To determine the POC_fast turnover time, we used radiocarbon data from the Rio Bermejo catchment. Leaf litter samples had a mean F¹⁴C value of 1.00 (Extended Data Table 2), indicating modern carbon and suggesting a turnover time <50 years. Total ecosystem turnover times were estimated at a global scale by Carvalhais et al.⁴⁶, and the ecosystem turnover time for the subtropical Rio Bermejo region was modelled at ~17 years. We used this turnover time to determine a characteristic decomposition rate of 0.06 yr^–1 for POC_fast. This is six times faster than, but of the same magnitude as, other estimates made for POC_bio in the literature (for example, Torres et al.²²). Where turnover times for POC_bio are estimated, mineral-bound POC_bio is included in this estimate, while we consider only free, labile POC in the fast-cycling pool.

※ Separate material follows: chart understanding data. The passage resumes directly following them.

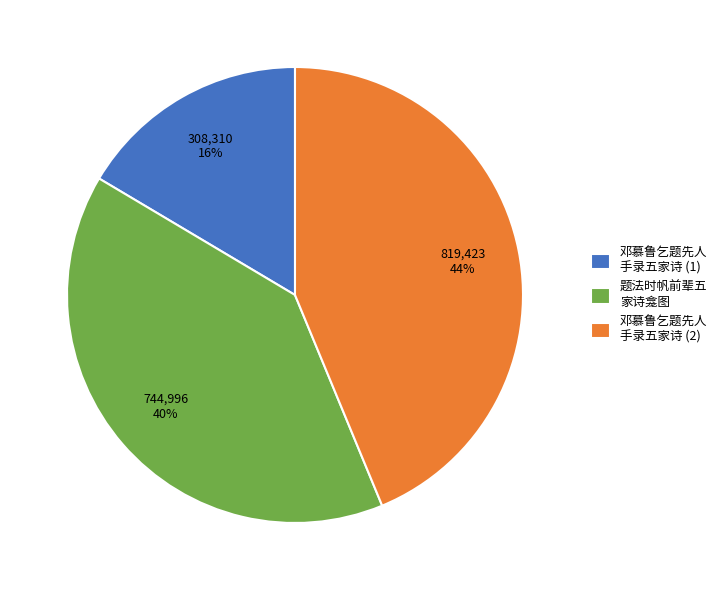

Rank the categories by value from lowest to highest.

邓慕鲁乞题先人 手录五家诗 (1), 题法时帆前辈五 家诗龛图, 邓慕鲁乞题先人 手录五家诗 (2)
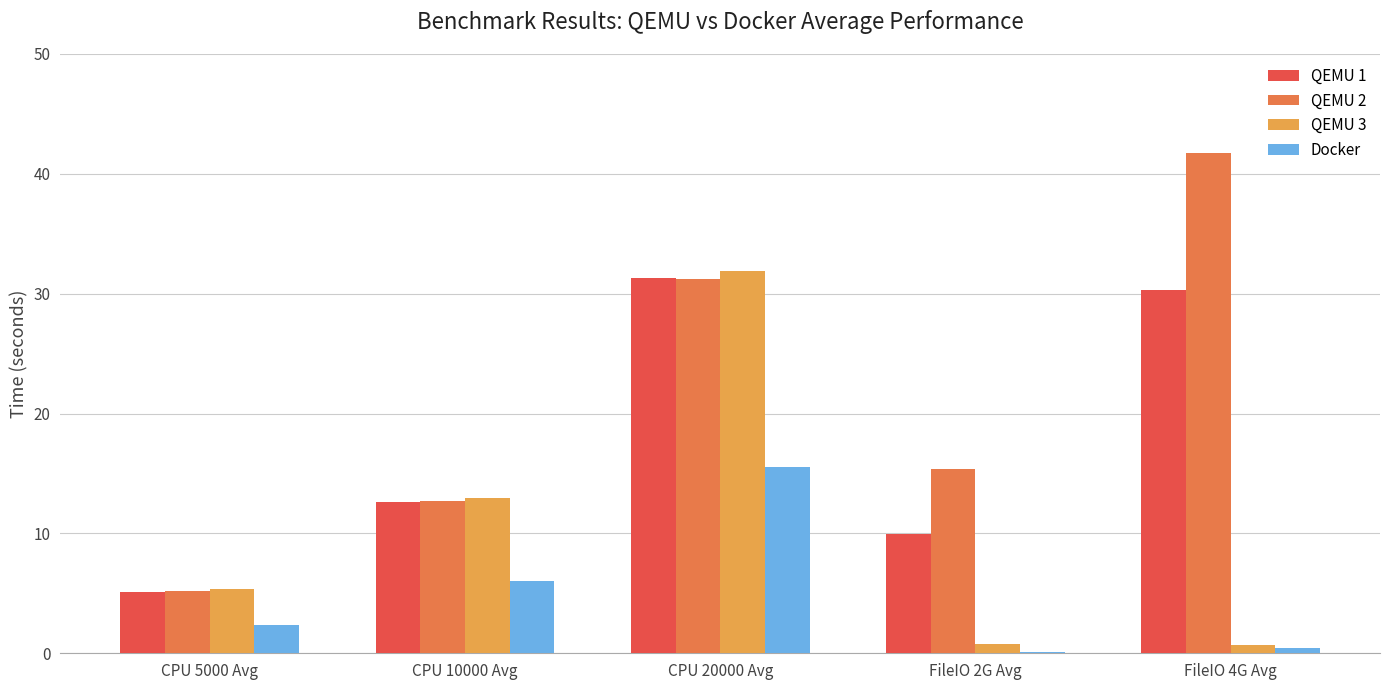

Reading left to right, extract all data points from this chart.

QEMU 1: CPU 5000 Avg=5.1	CPU 10000 Avg=12.6	CPU 20000 Avg=31.3	FileIO 2G Avg=10.0	FileIO 4G Avg=30.3
QEMU 2: CPU 5000 Avg=5.2	CPU 10000 Avg=12.7	CPU 20000 Avg=31.3	FileIO 2G Avg=15.4	FileIO 4G Avg=41.7
QEMU 3: CPU 5000 Avg=5.3	CPU 10000 Avg=13.0	CPU 20000 Avg=31.9	FileIO 2G Avg=0.7	FileIO 4G Avg=0.7
Docker: CPU 5000 Avg=2.3	CPU 10000 Avg=6.0	CPU 20000 Avg=15.5	FileIO 2G Avg=0.1	FileIO 4G Avg=0.4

Validating the modelled lateral POC influx

Balancing the Rio Bermejo carbon budget (equation (4)) revealed that the lateral influx of floodplain POC significantly influences the strength of the carbon sink. We estimated the possible lateral influx of POC into the Rio Bermejo from the floodplain due to lateral channel migration (Q_lat) as:

$$Q_{{\mathrm{lat}}} = m_{{\mathrm{lat}}} \times L \times {\mathrm{NPP}}$$

(6)

where m_lat is the mean lateral channel migration rate (m yr^–1), L is the total channel length (m) and NPP is the net primary productivity of floodplain biomass (kgC). Lateral channel migration rates for the Rio Bermejo range from 0 to 30 m yr^–1, averaging 14.9 ± 6.2 m yr^–1. The length of the lowland segment of the Rio Bermejo is 1,267 km. We calculated the mean NPP for the lowland portion of the Rio Bermejo catchment (east of the mountain front) using the MODIS MOD17A3H V6 annual NPP product for the year 2014 (500 m pixel resolution). The mean NPP for the ~70,000 km² area was 3,623 ± 4,373 kgC m^–2. Applying equation (6) gives Q_lat = 6.84 ± 2.85 × 10⁴ tC yr^–1, which agrees well with our model estimate of 4.58 × 10⁴ tC yr^–1 derived from the equation (4).